Les statistiques chinoises sont-elles fiables ?
Des progrès considérables ont été accomplis depuis l’époque maoïste, pourtant, la fiabilité des statistiques chinoises n’est toujours pas garantie1. Les analystes chinois le déplorent et préfèrent appliquer la méthode prônée par le Premier ministre Li Keqiang, qui aurait déclaré en 2007 à des interlocuteurs américains que, pour atteindre des chiffres réalistes, il ne tenait compte que des tonnages transportés et de la consommation d’énergie2.

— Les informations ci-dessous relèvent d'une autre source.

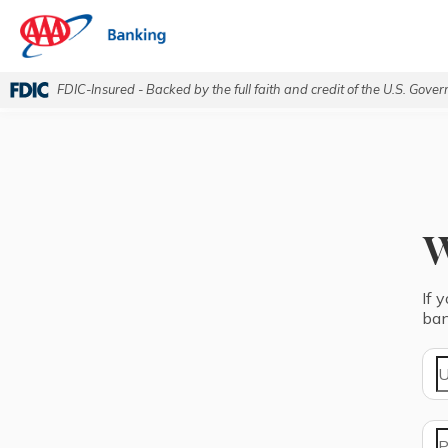
FDIC-Insured - Backed by the full faith and credit of the U.S. Gove
If 
ban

En dépit des réformes économiques et des évolutions de la Commission du plan, dont le dernier avatar est la Commission nationale de développement et de réforme, la Chine continue de définir sur le modèle soviétique les objectifs des grands plans quinquennaux et d’annoncer chaque année le taux – toujours atteint – de croissance de l’année suivante. En 2019, poursuivant une tendance baissière, le taux de croissance a été de 6,2 %. Les chiffres, pour le régime chinois, sont une arme de propagande. En 2020, en raison de la pandémie de Covid-19, aucun chiffre de croissance n’avait été annoncé à l’avance, en revanche, une croissance annuelle positive (+2 %) a été claironnée au mois de décembre, pour souligner la supériorité du système politique chinois.

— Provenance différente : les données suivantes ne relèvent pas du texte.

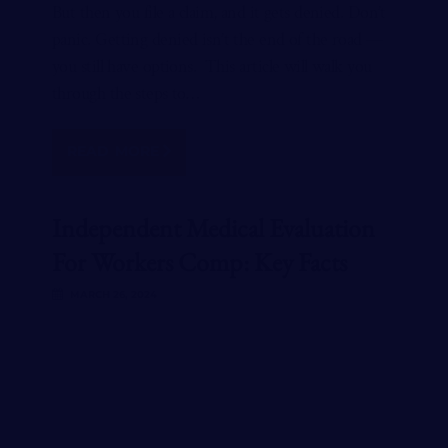
But then you file a claim, and it gets denied. Don’t
panic. Getting denied isn’t the end of the road —
you still have options. This article will walk you
through the steps to…
READ MORE
Independent Medical Evaluation
For Workers Comp: Key Facts
MARCH 26, 2024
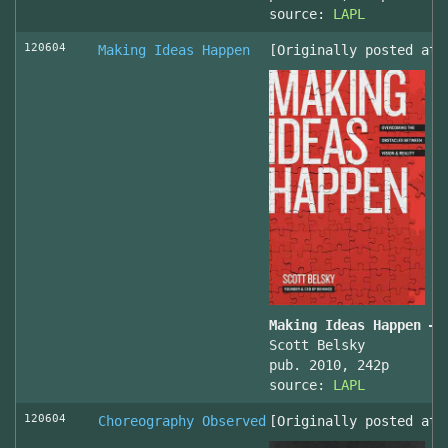
source:
LAPL
120604
Making Ideas Happen
[Originally posted at 
Making Ideas Happen – 
Scott Belsky
pub. 2010, 242p
source:
LAPL
120604
Choreography Observed
[Originally posted at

Les défaillances des statistiques concernent tous les secteurs : la production économique, le taux de chômage, le calcul des inégalités réelles ou le recensement de la population, les commissions de planification familiale au niveau local devant respecter des quotas de naissances autorisées3.

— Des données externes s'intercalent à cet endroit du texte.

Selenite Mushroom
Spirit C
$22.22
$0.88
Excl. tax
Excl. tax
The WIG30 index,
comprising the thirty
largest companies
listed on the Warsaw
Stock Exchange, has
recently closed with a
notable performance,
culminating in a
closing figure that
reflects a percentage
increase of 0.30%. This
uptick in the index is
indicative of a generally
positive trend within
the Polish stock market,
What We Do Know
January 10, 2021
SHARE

Les raisons sont multiples. Techniquement, les outils utilisés ont certes progressé, mais ils sont plutôt adaptés au calcul de la production des entreprises d’État dans l’industrie ou l’agriculture. Ils prennent beaucoup moins en compte le foisonnement de l’économie chinoise contemporaine, le développement du secteur privé et de celui des services. Au-delà, alors que l’image et l’attractivité de la Chine sur la scène internationale dépendent de son statut de superpuissance économique, la maîtrise des statistiques préserve cette image en lissant les à-coups de croissance que le pays peut connaître.
Les statistiques restent en effet au service du pouvoir politique, le Bureau national des statistiques est sous l’autorité du Parti communiste. Localement, les carrières dépendent de la capacité des dirigeants, à tous les niveaux, à remplir les objectifs définis par le plan, ce qui encourage à manipuler les chiffres. Enfin, la corruption, comme le montre l’arrestation en 2016 de Wang Baoan, chef du Bureau national des statistiques, influe aussi sur un secteur pourtant vital pour piloter au mieux l’économie de la deuxième puissance mondiale.